In a very few cases one or two omissions or alterations have been made, and three chapters are withheld which do not seem necessary to the scheme of the book. It should be added that the various chapters were written, in some cases at an interval of

years, in the midst of an exceptionally busy life, crowded with intellectual activity, and burdened with a heavy weight of work for others. In one or two cases they were prepared and delivered as separate addresses.

In his intense love of truth and indignation with unreality and insincerity, Dr. Thompson has sometimes written severely of orthodoxy and its exponents. It must not be thought, however, that he did not love and cherish true religion everywhere, even when it found expression in the most orthodox language and way of worship.

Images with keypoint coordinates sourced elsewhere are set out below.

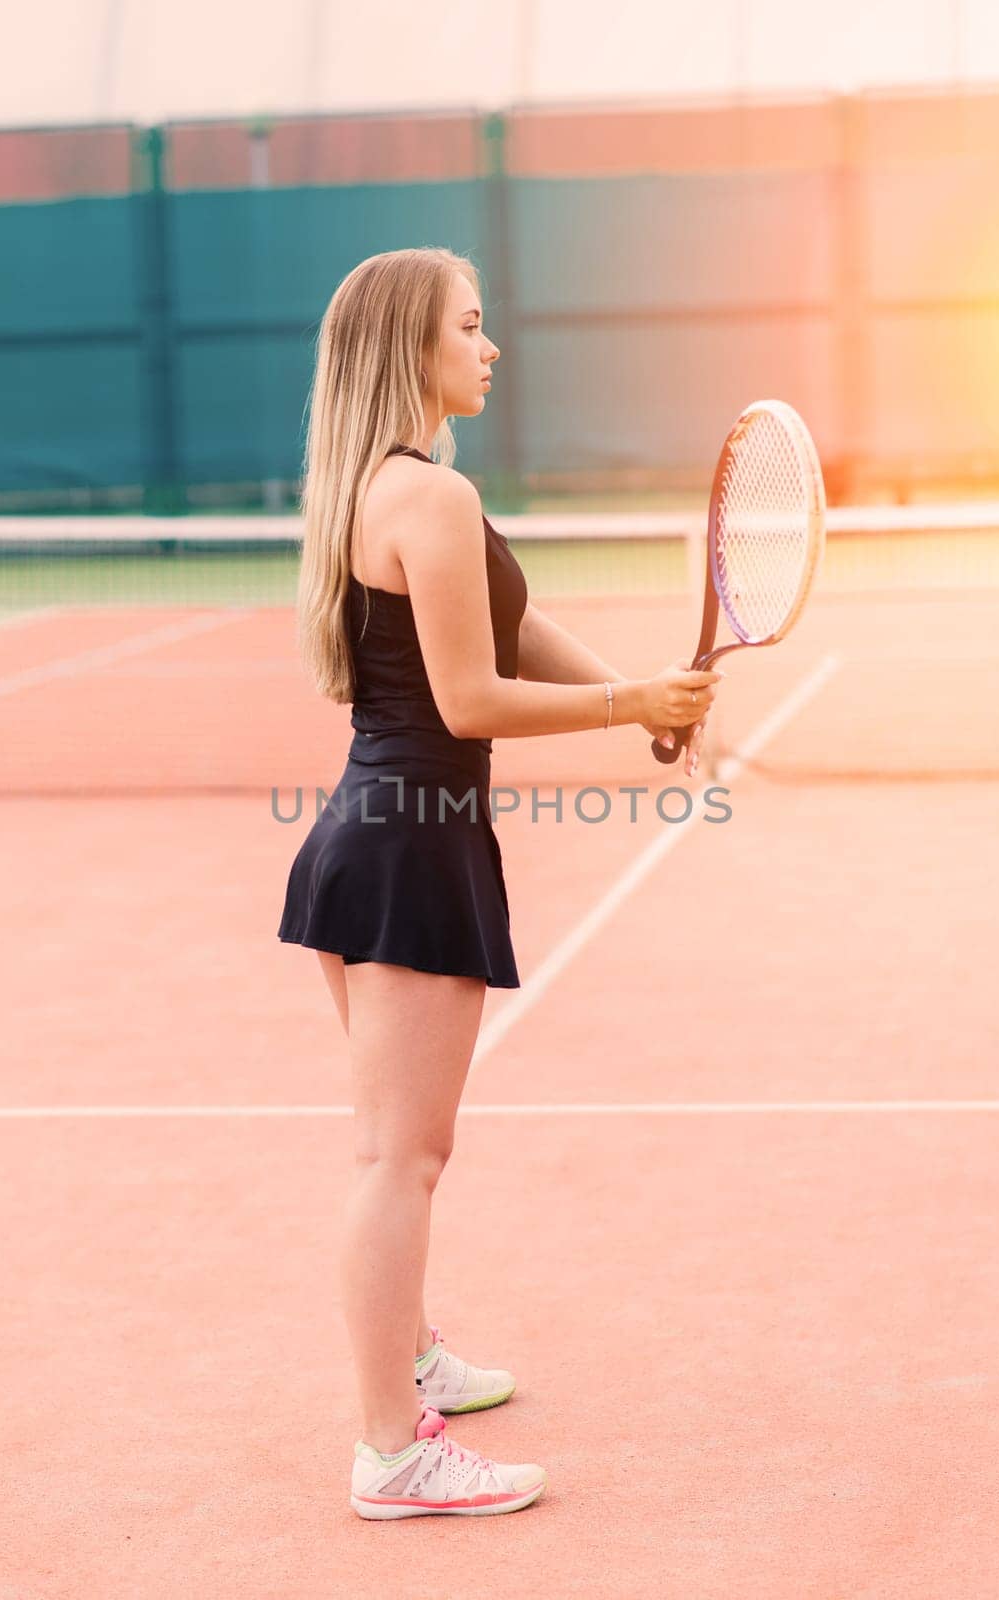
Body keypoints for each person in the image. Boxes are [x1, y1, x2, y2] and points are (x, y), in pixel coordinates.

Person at [278, 247, 721, 1519]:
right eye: (470, 329)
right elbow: (470, 698)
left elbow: (510, 632)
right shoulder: (428, 498)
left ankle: (415, 1363)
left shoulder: (400, 488)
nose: (491, 347)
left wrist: (646, 704)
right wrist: (629, 700)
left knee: (400, 1150)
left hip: (374, 834)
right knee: (399, 1159)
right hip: (410, 844)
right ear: (413, 348)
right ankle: (390, 1452)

Two friends amongst those with whom he was accustomed to meet and discuss some of the deepest problems of life and religion, whom he regarded with especial love and veneration, were in the one case a devout Roman Catholic, and in the other an Anglican clergyman.

Above all, it must be remembered that this book was not intended for men and women who are content with a creed and a worship which are accepted as orthodox. It is addressed to those who are already unhappy and troubled because they cannot reconcile the dogmas they had been taught to believe with what they are convinced is the true attitude to life ; some of whom have already long given up any connection with organised Christianity, while others still continue to observe forms of religion which have ceased to have meaning for them, and in so doing feel, at intervals, an uneasy sense of insincerity. To such men especially the writer of this book makes his appeal. He would have been the last to proclaim his own views as a dogma, or to ask that they should be accepted by others untested by the fire of thought in the crucible of experience. He did not set them forth as a final statement of what he believed or would have another believe. He is rather exposing to his reader a method of approaching life's problems, an attitude of mind and will, a way of life, not a theory about life. He was ever himself learning and helping others to learn. Above all other research he had learned to set the quest for truth; it was in all his own labours his inspiration. He wrote knowing that he might make mistakes, that he needs must make them, but he knew, too, that he was seeking the truth, and writing for the seekers of truth. He shares the fruit of his own religious experience with his fellow-men, asking them not to accept his judgment of it, but rather to taste and see for themselves as they walk along the same way, or by different roads to the same goal.